Filling NaN values

conditional_format
big_mart_sales
nan

#1

I am doing the basic Data Exploration and have found out that
If Outlet_Type is Grocery store, it is always a small Outlet_Size.

I want to use this information to fill some of the Nan’s in Outlet_size where Outlet_type = Grocery store.

Can someone help me , how do I use if Condition in Fillna ?

Ps: I am working with python


#2

Ok I tried a diff approach, Since I didnt knew the conventional way.
What I tried was to create a Sub Dataframe of the original DF which contains only values where Outlet_type = Grocery Store.

Now this sub set only contained values NaN and SMALL for Outlet Size.
I tried to use the fill na simply by assignig all available Nan Values to Small.
It worked without inplace = True.
But now when I add inplace = True its throwing error.

IS this a valid way to fillna, or am I missing something here.

my Code :
Grocery = df.loc[df.Outlet_Type==‘Grocery Store’]
Grocery.Outlet_Size.unique()
Grocery.Outlet_Size.fillna(‘Small’, inplace=True)
Grocery.Outlet_Size.unique()

The Error I am getting :

SettingWithCopyWarning:
A value is trying to be set on a copy of a slice from a DataFrame

See the caveats in the documentation: http://pandas.pydata.org/pandas-docs/stable/indexing.html#indexing-view-versus-copy
self._update_inplace(new_data)


#3

As mentioned in this article, you can do

#Impute the values:
df['Grocery'].fillna(mode(df['Grocery']).mode[0], inplace=True)

#4

True , but if u see, Outlet_size has a mode = Medium, but if you look at the data you see that all if the outlet_type is Grocery store, its Outlet _size is always small.
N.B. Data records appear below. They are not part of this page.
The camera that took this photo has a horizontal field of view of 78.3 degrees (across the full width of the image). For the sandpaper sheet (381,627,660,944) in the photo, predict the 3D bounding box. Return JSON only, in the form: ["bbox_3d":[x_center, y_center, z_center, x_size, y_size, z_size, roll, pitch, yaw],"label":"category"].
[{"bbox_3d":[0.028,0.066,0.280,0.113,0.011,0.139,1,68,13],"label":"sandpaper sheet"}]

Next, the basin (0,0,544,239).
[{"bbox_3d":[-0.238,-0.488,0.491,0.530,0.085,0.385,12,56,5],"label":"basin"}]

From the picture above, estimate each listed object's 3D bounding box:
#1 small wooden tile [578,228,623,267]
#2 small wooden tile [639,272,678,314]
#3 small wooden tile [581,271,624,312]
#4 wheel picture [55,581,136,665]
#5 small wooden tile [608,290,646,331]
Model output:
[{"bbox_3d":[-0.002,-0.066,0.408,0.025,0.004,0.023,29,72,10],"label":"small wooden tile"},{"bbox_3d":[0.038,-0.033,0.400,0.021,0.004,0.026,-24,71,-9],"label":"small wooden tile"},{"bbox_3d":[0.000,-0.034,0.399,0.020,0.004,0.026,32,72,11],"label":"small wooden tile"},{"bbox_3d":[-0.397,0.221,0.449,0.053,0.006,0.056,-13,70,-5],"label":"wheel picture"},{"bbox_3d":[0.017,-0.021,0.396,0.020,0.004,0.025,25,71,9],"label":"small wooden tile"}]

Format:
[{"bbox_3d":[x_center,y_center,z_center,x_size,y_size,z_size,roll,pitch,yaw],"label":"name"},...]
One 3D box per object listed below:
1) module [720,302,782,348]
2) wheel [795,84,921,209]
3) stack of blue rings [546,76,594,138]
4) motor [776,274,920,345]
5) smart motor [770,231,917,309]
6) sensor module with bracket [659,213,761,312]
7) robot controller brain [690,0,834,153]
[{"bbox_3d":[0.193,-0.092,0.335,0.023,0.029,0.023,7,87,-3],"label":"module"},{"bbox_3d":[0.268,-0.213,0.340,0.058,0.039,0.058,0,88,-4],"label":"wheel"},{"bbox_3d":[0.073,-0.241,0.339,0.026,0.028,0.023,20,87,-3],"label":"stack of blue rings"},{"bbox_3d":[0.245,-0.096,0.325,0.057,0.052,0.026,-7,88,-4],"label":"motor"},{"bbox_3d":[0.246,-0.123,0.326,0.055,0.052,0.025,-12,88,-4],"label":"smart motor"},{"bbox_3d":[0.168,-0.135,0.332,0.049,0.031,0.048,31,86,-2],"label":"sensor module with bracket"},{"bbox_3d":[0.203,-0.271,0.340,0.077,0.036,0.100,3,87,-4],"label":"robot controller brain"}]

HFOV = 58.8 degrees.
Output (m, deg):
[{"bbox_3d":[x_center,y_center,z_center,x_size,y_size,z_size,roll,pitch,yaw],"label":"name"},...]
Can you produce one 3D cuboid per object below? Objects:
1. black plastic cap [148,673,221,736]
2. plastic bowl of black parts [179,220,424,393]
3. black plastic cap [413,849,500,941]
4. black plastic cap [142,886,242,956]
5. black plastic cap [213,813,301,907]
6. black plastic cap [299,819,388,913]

So if u just take the mode for all values, you are putting in wrong values.
SO how do we fillna for a subset of blank values where outlet_type is Grocery store,


#5

Hey @ashishpj,

I just mentioned a valid way to impute missing values.

If you want to know other techniques for it, you can refer “missing values treatment” topic in this article


#6

Hi Ashishpj,

I hope this will solve your problem

Lets think that your data set name is train

I am using numpy and Pandas to solve your problem

train['Outlet_Size'] = np.where(((train['Outlet_Size'].isnull()) & (train['Outlet_Type'] =="Grocery")),\
                                   "Small",train['Outlet_Size'])

#7

How to impute categorical variable in R using mode? Someone please help in filling missing values of “Outlet_Size” using Mode based on “Outlet_Type” in R


#8

Hi @subrato312, try the following code to impute the missing data with the mode of Outlet_Size.

missing_index = which(df$Outlet_Size == "")
for(i in missing_index){
  
  x = df$Outlet_Type[i]
  y = df %>% filter(Outlet_Type == x) %>% group_by(Outlet_Size) %>% summarise(count = n()) %>% top_n(1)
  df$Outlet_Size[i] = y$Outlet_Size
  
}